Rscript megan_multi_plots.R Data_external2/S3.rma.txt Data_external2/S4.rma.txt
The above command will produce 2 sets of 5 plots, one for S3.rma.txt and second for S4.rma.txt.
Figure 1 shows the proportion of reads/counts assigned by MEGAN to the top 10% taxa.
Figure 2 shows the proportion of reads/counts assigned by MEGAN to the top 10% taxa in a Bar plot.
Figure 3 shows the proportion of reads/counts assigned by MEGAN to the top 10% taxa in a Pie chart.
Figure 4 shows the proportion of reads/counts assigned by MEGAN to the top 30% taxa in a Bar plot.
Figure 5 (not shown) is a Pie chart representation of the same data from Figure 4.
This script will is run interactively, and is very similar to the previous script. The details of individual functions used in both scripts is described below:
ARGS
df: data.frame with 2 columns where column 2 (V2) contains the count data, and V1 the name of the species/taxa
prior=1/2: Jeffery's non-informative prior for dirichlet distribution.
The function will remove the root node and return the alpha parameter for the dirichlet distribution.
RETS named integer vector
ARGS
alpha: value of alpha for dirichlet distribution.
n=1000: number of random samples to simulate from dirichlet distribution.
The function will simulate n samples from dirichlet posterior, using the value of alpha generated from getAlpha function.
RETS matrix
Simple function to plot a bar plot with 95% confidence interval error bars.
1- Load the 2 column csv file produced by MEGAN.
2- Get the alpha for the posterior dirichlet, by using a non-informative dirichlet prior and a multinomial sampling model.

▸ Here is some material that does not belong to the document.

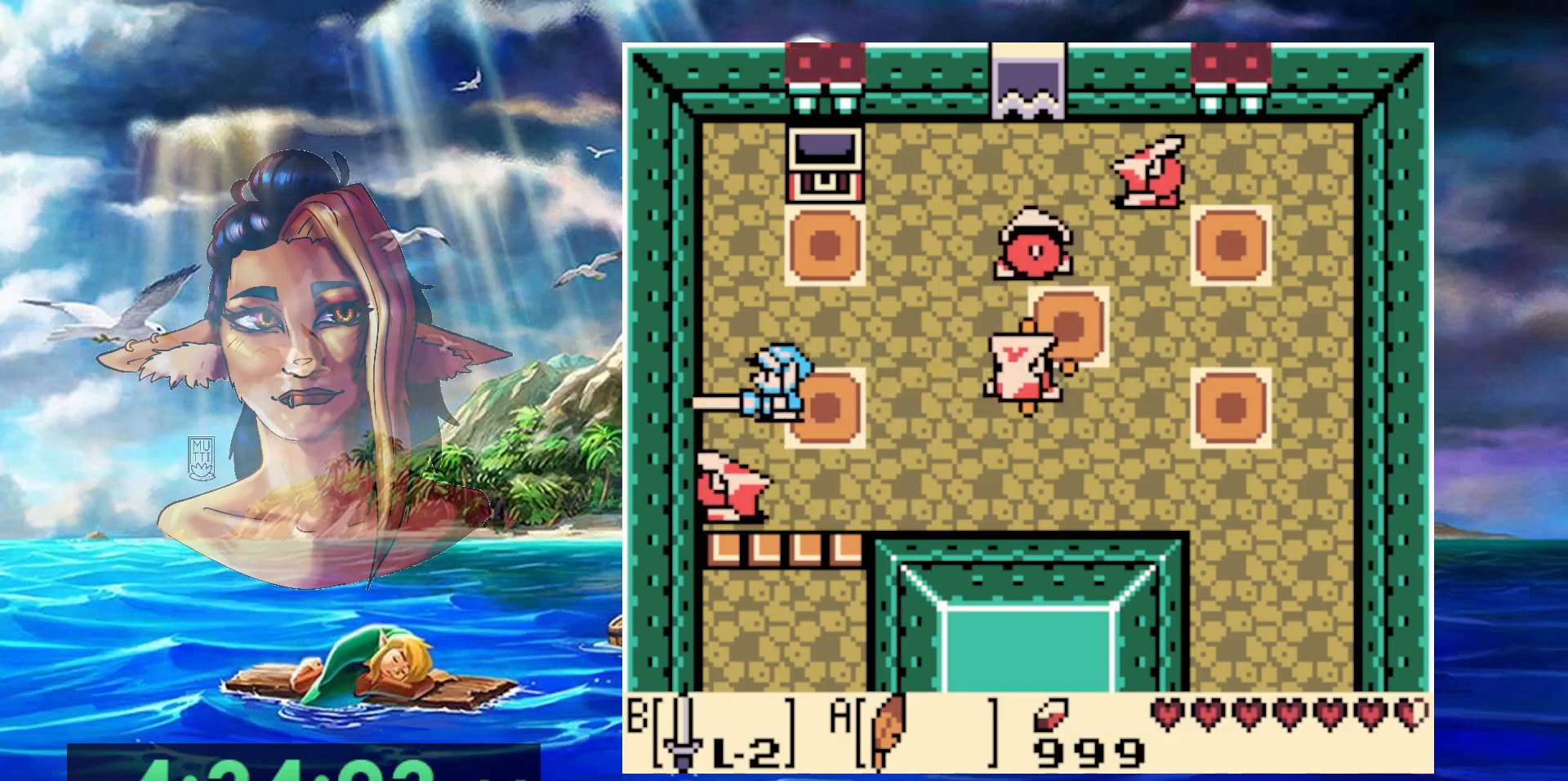
{"buttons": [], "events": [[100, "DPAD_LEFT", "up"], [183, "B", "up"]]}
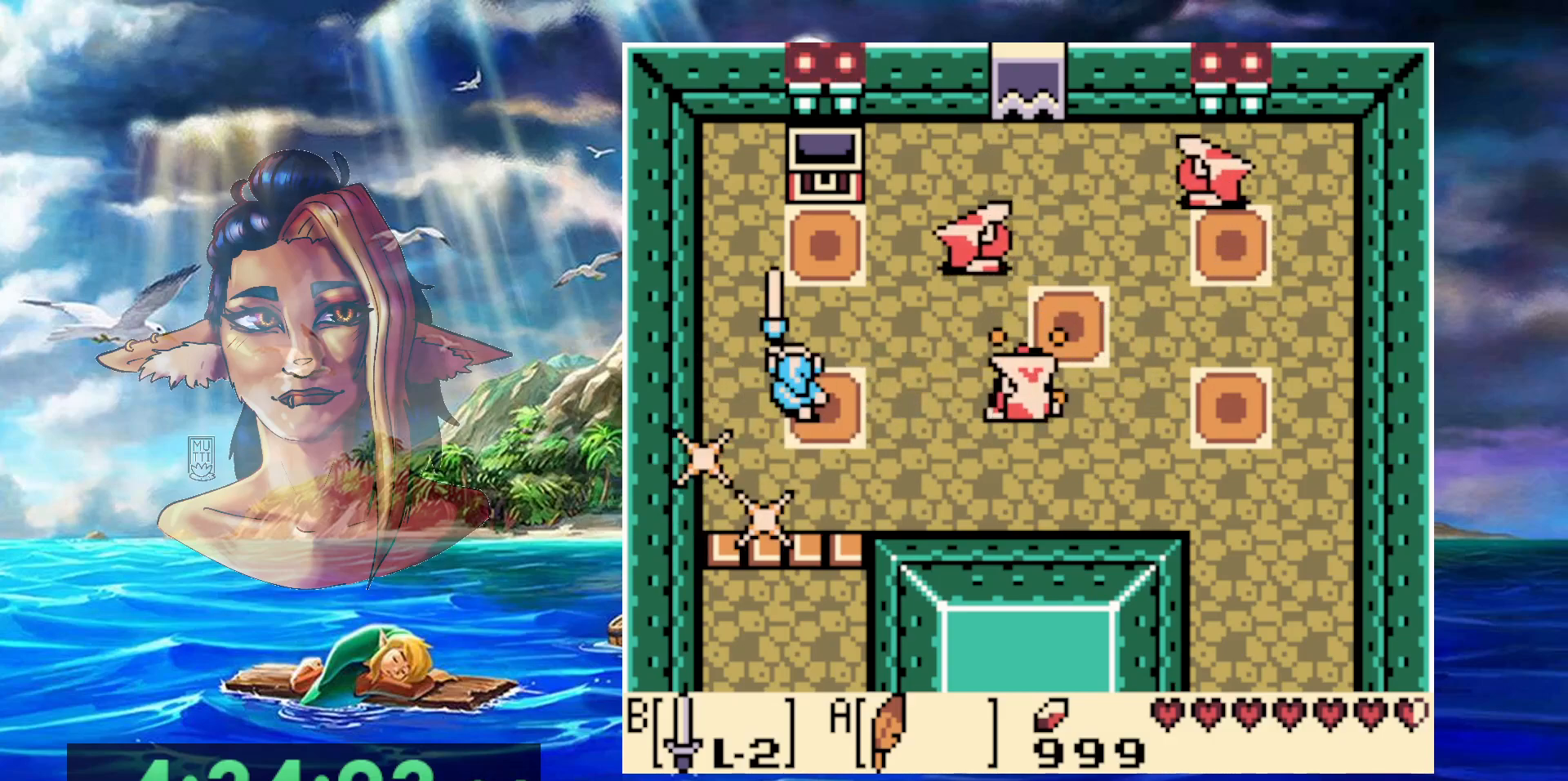
{"buttons": [], "events": [[133, "DPAD_LEFT", "down"], [467, "DPAD_LEFT", "up"]]}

3- Removed the group 'Not assgined' feel free to comment out this line*.
## data import
dfData = read.csv(file.choose(), stringsAsFactors = F, header=F)
ivAlpha = getAlpha(dfData)
# removed unassigned
# i = which(names(ivAlpha) == 'Not assigned')
# ivAlpha = ivAlpha[-i]
4- Simulate sample from dirichlet posterior to calculate confidence intervals.
5- Get the mean (average) proportion for each taxa.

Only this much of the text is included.